Fonds frontaliers: Paris sème la zizanie

ACCORDS INTERNATIONAUX • Depuis 1973, la Haute-Savoie perçoit 76% de la compensation financière genevoise. L'Ain 24%. En pleine période électorale, Paris a modifié ce pourcentage, sans consulter Genève.

  • De quel droit Claude Guéant, ministre de l'Intérieur, est-il intervenu dans ce dossier?

Depuis l'accord franco-suisse, conclu le 29 janvier 1973, le canton de Genève verse 3,5% de la masse salariale perçue par les travailleurs frontaliers à la Haute-Savoie et à l'Ain. Cette compensation financière n'a jamais cessé de grossir. Elle était de 10 millions de francs en 1973, elle a atteint 234 millions l'année dernière. Pour certaines petites communes agricoles de France voisine, cela représente les deux tiers de leur budget! Depuis presque 40 ans, on n'avait touché à rien. Et puis, patatras, le 29 mars 2012, peu avant les élections présidentielles, Claude Guéant, le ministre de l'Intérieur, le plus proche collaborateur de Nicolas Sarkozy, a favorisé la Haute-Savoie, dominée par la droite.

Une affaire de famille

A la demande de Christian Monteil, le président du Conseil général de Haute-Savoie (et par ailleurs maire de Seyssel), Claude Guéant a décidé d'octroyer 80% des fonds frontaliers aux Savoyards, au lieu de 76%. Résultat, le département de l'Ain, dominé par la gauche, ne recevra plus que 20%, au lieu de 24%. A priori, c'est une victoire pour Annecy, au détriment de Bourg-en-Bresse. Mais dans les faits, il s'agit d'une triple – sinon quadruple – erreur politique. D'une part, les affaires de famille doivent se régler en famille. S'il existe un différend sur la compensation genevoise, les trois protagonistes (le canton et les deux départements), qui se rencontrent régulièrement, pouvaient le régler autour d'une table.D'autre part, c'est une très grave erreur de faire entrer Paris dans cet accord, qui relève d'une exception tricolore. En effet, dans l'Hexagone, c'est l'Etat qui, normalement, collecte l'impôt sur le revenu, pas les départements et encore moins les communes. Ce qui veut dire que Paris, du jour au lendemain, a le droit d'empocher la totalité des fonds frontaliers, et de les répartir ensuite selon son bon vouloir.

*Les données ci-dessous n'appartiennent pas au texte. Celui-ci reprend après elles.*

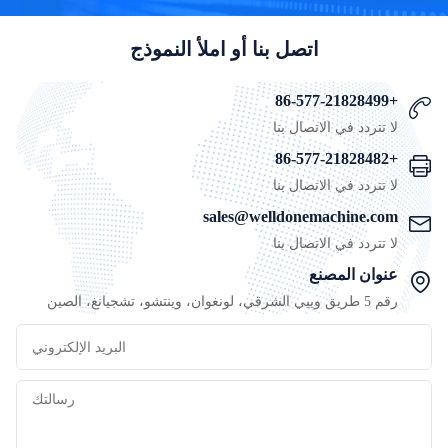
اتصل بنا أو املأ النموذج
+86-577-21828499
لا تتردد في الاتصال بنا
+86-577-21828482
لا تتردد في الاتصال بنا
sales@welldonemachine.com
لا تتردد في الاتصال بنا
عنوان المصنع
رقم 5 طريق وييي الشرقي، لونغوان، وينتشو، تشجيانغ، الصين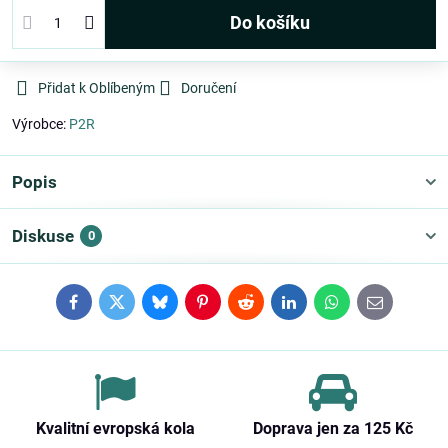
Do košíku
Přidat k Oblíbeným
Doručení
Výrobce:
P2R
Popis
Diskuse
0
Facebook
Twitter
Bluesky
Pinterest
Reddit
LinkedIn
WhatsApp
E-
mail
Kvalitní evropská kola
Doprava jen za 125 Kč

La tentation est grande, au moment où les caisses sont vides. Certes, le gouvernement français ne va pas ingurgiter d'un coup les 234 millions de francs (188 millions d'euros). Mais il peut fort bien en soustraire, 10, 20 ou 30 millions la première année, et un peu plus les années suivantes.

Genève France voisine

Alors, Annecy et Bourg-en-Bresse pourront bien tenter de protester. Mais quel est le poids de ces villes moyennes de province face à la capitale? Troisième erreur: avant de modifier la répartition de la compensation genevoise, la moindre des politesses aurait été de demander l'avis du payeur. Cela n'a pas été le cas. Certes, l'accord du 29 janvier 1973 est un accord entre la France et la Suisse (il a d'ailleurs été signé à Genève par les ambassadeurs des deux pays). Mais tout le monde sait que l'accord ne concerne que le canton de Genève et la France voisine.Enfin de quel droit un ministre de l'Intérieur peut-il intervenir sur ce dossier, qui ne concerne, normalement que les ministres français du Budget et des Affaires étrangères? Parions que si François Hollande l'emporte, le socialiste Rachel Mazuir, président du Conseil général de l'Ain, se précipitera au ministère de l'Intérieur pour rencontrer le successeur de Claude Guéant.